A perfect lineup of the sun, moon and Earth will be visible across North America for the first time in 38 years on Monday, Aug. 21, 2017.  One of the grandest and most fleeting natural spectacles known to humanity, this total solar eclipse is predicted to be the most viewed ever.  Here are five things for Airmen and families to know for a safe viewing experience:

1. The path of “totality”—when the moon entirely blocks the sun’s face—will stretch from Salem, Oregon, starting at 10:16 a.m. and reach Charleston, South Carolina, at 2:48 p.m.  This means Mountain Home Air Force Base, Idaho, F.E. Warren AFB, Wyoming, Offutt AFB, Nebraska, Scott AFB, Illinois, Arnold AFB, Tennessee, and Shaw AFB and Charleston AFB, South Carolina will briefly experience near 100 percent eclipse, while the rest of the United States will see at least 70 to 90 percent, to include Joint Base Andrews.   

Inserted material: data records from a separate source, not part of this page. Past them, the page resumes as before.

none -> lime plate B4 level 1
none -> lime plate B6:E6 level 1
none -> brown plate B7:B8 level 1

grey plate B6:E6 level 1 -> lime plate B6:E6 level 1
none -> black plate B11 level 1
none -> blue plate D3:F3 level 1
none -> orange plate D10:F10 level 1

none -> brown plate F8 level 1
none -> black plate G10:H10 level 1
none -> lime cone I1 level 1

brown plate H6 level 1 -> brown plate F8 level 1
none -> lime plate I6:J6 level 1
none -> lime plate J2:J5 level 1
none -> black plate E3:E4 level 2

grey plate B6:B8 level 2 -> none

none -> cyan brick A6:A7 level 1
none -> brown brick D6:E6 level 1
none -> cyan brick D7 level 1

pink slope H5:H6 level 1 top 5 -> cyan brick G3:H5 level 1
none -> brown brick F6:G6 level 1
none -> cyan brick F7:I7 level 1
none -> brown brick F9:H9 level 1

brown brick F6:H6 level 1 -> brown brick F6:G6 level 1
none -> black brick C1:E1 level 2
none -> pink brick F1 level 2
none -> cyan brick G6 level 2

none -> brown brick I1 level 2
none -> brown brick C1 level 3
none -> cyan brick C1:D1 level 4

2.  Looking directly at the solar eclipse without proper eye protection is unsafe and can cause serious, permanent eye damage.  The lone exception is during the brief total phase of the eclipse, which will last under 3 minutes and only within the 70-mile wide band of totality.  Outside of that window, there will be harmful rays for the duration of the celestial event. 

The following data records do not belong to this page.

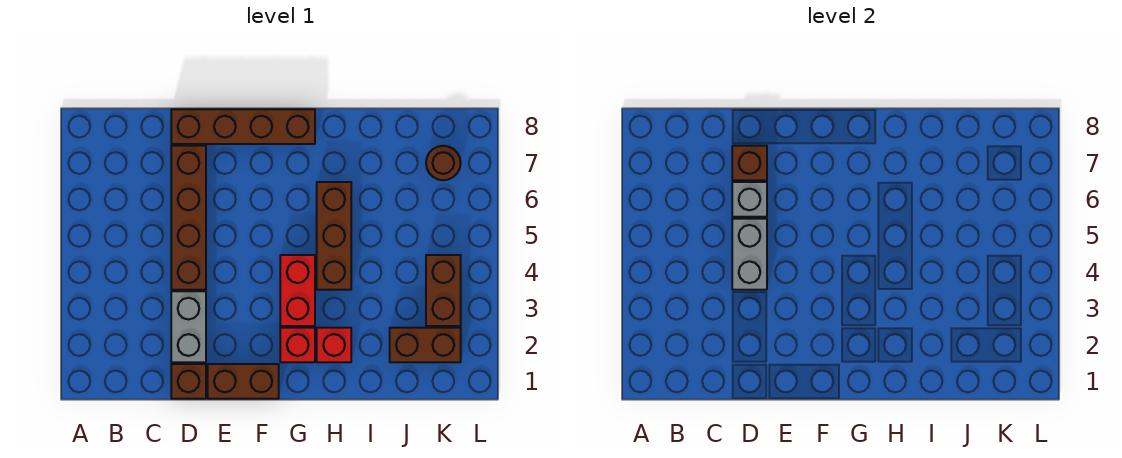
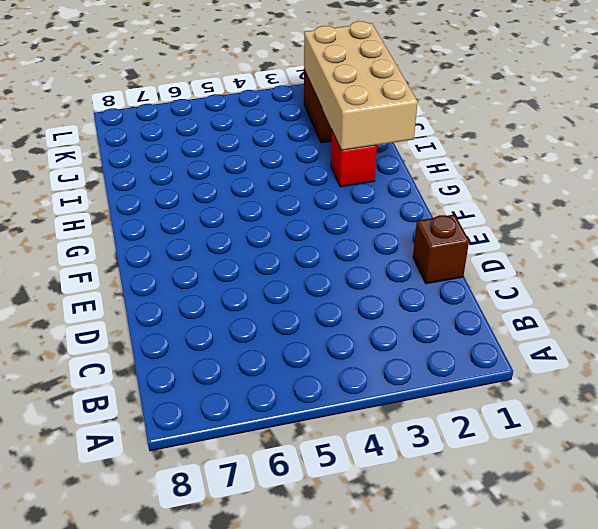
tan brick H1:K2 level 2 -> none
none -> grey brick D2:D3 level 1
none -> brown brick D4:D7 level 1
none -> brown brick D8:G8 level 1

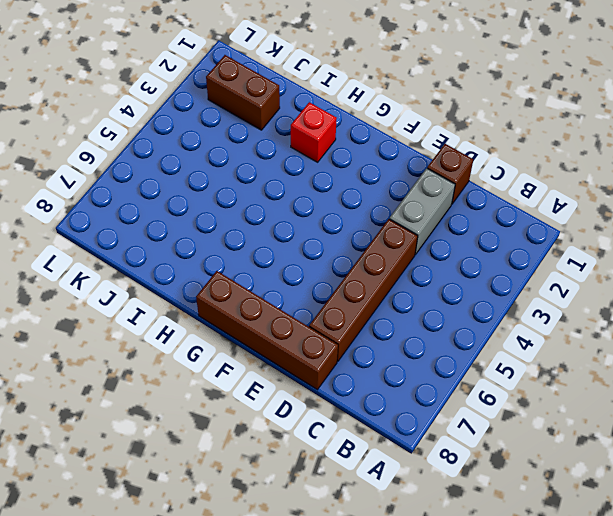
none -> brown brick E1:F1 level 1
none -> red brick G2 level 1
none -> red brick G3:G4 level 1

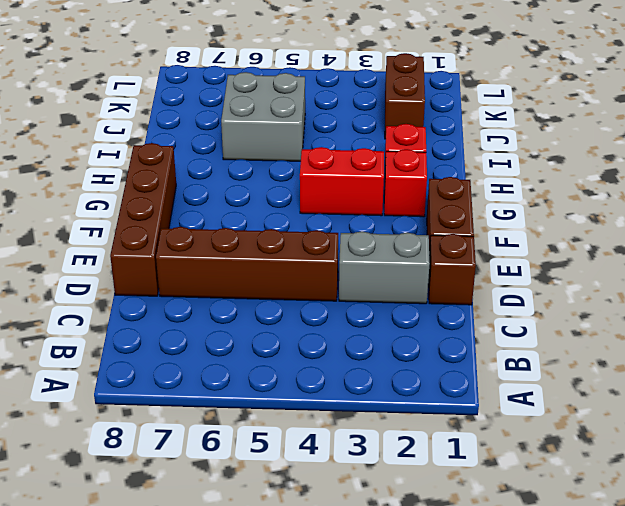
grey brick I5:J6 level 1 -> none
none -> brown brick H4:H6 level 1
none -> brown brick K3:K4 level 1
none -> brown round brick K7 level 1

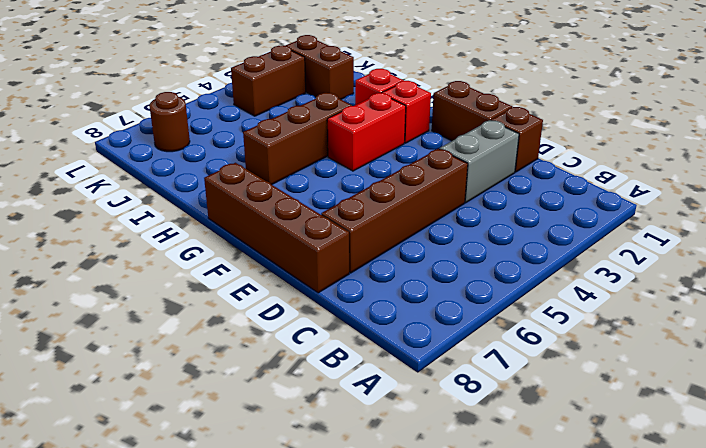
none -> grey brick D4:D5 level 2
none -> grey brick D6 level 2
none -> brown brick D7 level 2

3.  Homemade filters and standard sunglasses—even dark or polarized ones—are not sufficient to prevent eye damage.  This also goes for unfiltered cameras, telescopes, binoculars and other optical devices.  The only safe way to directly view the uneclipsed or partially eclipsed sun is through special-purpose solar filters (“eclipse glasses” or handheld solar viewers) that are “CE” certified and meet the ISO 12312-2 international standard.  Look for these at community centers, public libraries and through reputable manufacturers online.  Those within the narrow band of totality can remove the solar viewer when the moon completely covers the sun and should replace them for the remaining partial phases.  Always supervise children using solar viewers as young eyes are particularly susceptible to solar exposure damage. 

4.  Indirect viewing techniques are a safe and fun alternative.  Pinhole projectors using your hands, cereal boxes or other projection techniques are popular ways to safely observe a solar eclipse.  Look online for instructions on how to make a simple projector.  For the safest viewing experience, NASA will host a livestream “Eclipse Megacast” with exclusive multi-platform coverage across the path of totality.

5.  NASA has a safety section at https://eclipse2017.nasa.gov.  Remember, NEVER look directly at the sun with the naked eye except during the brief total phase.  If you experience problems with your eyes or vision following the eclipse, be sure to check in with your local optometry clinic.